• WORK REQUEST:
State how many lines in the listing below hold "Рождения", with no other words.

• GIVEN INFORMATION:

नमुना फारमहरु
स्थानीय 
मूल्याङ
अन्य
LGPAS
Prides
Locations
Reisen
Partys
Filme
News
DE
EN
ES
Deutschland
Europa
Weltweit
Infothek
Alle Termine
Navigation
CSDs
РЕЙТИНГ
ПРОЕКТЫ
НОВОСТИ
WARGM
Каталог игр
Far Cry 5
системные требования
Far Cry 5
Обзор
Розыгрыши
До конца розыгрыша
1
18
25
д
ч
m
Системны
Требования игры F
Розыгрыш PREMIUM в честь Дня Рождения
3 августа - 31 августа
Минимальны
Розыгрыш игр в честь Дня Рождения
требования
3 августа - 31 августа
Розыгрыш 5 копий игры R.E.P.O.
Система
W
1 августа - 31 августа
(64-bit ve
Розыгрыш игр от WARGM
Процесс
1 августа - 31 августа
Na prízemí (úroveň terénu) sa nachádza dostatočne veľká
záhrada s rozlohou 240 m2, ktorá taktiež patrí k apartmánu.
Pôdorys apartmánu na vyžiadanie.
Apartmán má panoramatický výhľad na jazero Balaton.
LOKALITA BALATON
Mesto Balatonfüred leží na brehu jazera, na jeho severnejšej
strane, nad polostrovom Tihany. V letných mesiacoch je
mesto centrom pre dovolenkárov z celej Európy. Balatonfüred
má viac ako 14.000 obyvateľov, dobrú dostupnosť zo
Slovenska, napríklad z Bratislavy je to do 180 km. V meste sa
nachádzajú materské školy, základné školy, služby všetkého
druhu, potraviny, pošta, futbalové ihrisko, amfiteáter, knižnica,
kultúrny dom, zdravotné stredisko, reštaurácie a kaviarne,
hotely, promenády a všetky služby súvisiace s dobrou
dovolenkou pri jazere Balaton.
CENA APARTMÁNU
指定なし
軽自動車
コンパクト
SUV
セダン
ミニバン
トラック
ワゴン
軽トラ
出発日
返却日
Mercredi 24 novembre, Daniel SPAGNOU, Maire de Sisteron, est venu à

• FINISHED EXERCISE:
2